I have a 21 node HPC with Infiniband as the primary interconnect. All of the nodes are connected to a single Mellanox SX6036 switch via DAC cables and all but one compute node is able to fully connect. The nodes are all running CentOS 7 and the compute nodes boot via PXE thanks to Bright Cluster Manager 8. All compute nodes are built by Supermicro and have built-in Connect-X 3 interfaces. The network itself has the SM on the switch and contains two partitions, the default, set for 10Gbps as a fail over, and one for 56Gbps FDR.
On the problem node I have already tried a different switch port, new cable, and new NIC. None changed what is happening.
The issue was first noticed from a mount failing that used the Infiniband interface.

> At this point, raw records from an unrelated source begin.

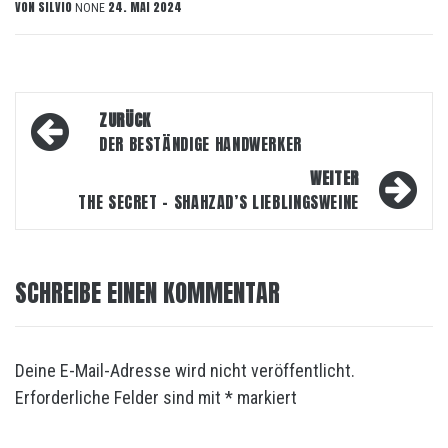
VON
SILVIO
24. MAI 2024
NONE
Beitragsnavigation
ZURÜCK
DER BESTÄNDIGE HANDWERKER
WEITER
THE SECRET – SHAHZAD’S LIEBLINGSWEINE
SCHREIBE EINEN KOMMENTAR
Deine E-Mail-Adresse wird nicht veröffentlicht.
Erforderliche Felder sind mit
*
markiert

Checking the output of ip addr gave this.
4: ib0: <NO-CARRIER,BROADCAST,MULTICAST,UP> mtu 4092 qdisc pfifo_fast state DOWN group default qlen 256 link/infiniband 80:00:02:08:fe:80:00:00:00:00:00:00:f4:52:14:03:00:f6:7c:41 brd 00:ff:ff:ff:ff:12:40:1b:ff:ff:00:00:00:00:00:00:ff:ff:ff:ff inet 10.33.5.12/22 brd 10.33.7.255 scope global ib0 valid_lft forever preferred_lft forever
Checking the dmesg log I found the following with the last line repeated multiple times.
[ 190.555962] <mlx4_ib> mlx4_ib_add: mlx4_ib: Mellanox ConnectX InfiniBand driver v4.0-0 [ 190.556807] <mlx4_ib> mlx4_ib_add: counter index 0 for port 1 allocated 0 [ 190.609814] mlx4_en: Mellanox ConnectX HCA Ethernet driver v4.0-0 [ 191.728874] ib0: enabling connected mode will cause multicast packet drops [ 191.728940] ib0: mtu > 4092 will cause multicast packet drops. [ 191.750468] IPv6: ADDRCONF(NETDEV_UP): ib0: link is not ready [ 236.874404] ib0: multicast join failed for ff12:401b:ffff:0000:0000:0000:ffff:ffff, status -22
Here is the ibstatus output from the node.
Infiniband device 'mlx4_0' port 1 status: default gid: fe80:0000:0000:0000:f452:1403:00f6:7c41 base lid: 0x16 sm lid: 0x17 state: 4: ACTIVE phys state: 5: LinkUp rate: 56 Gb/sec (4X FDR) link_layer: InfiniBand
If anyone has any ideas I would be grateful. Also let me know if any more info is needed.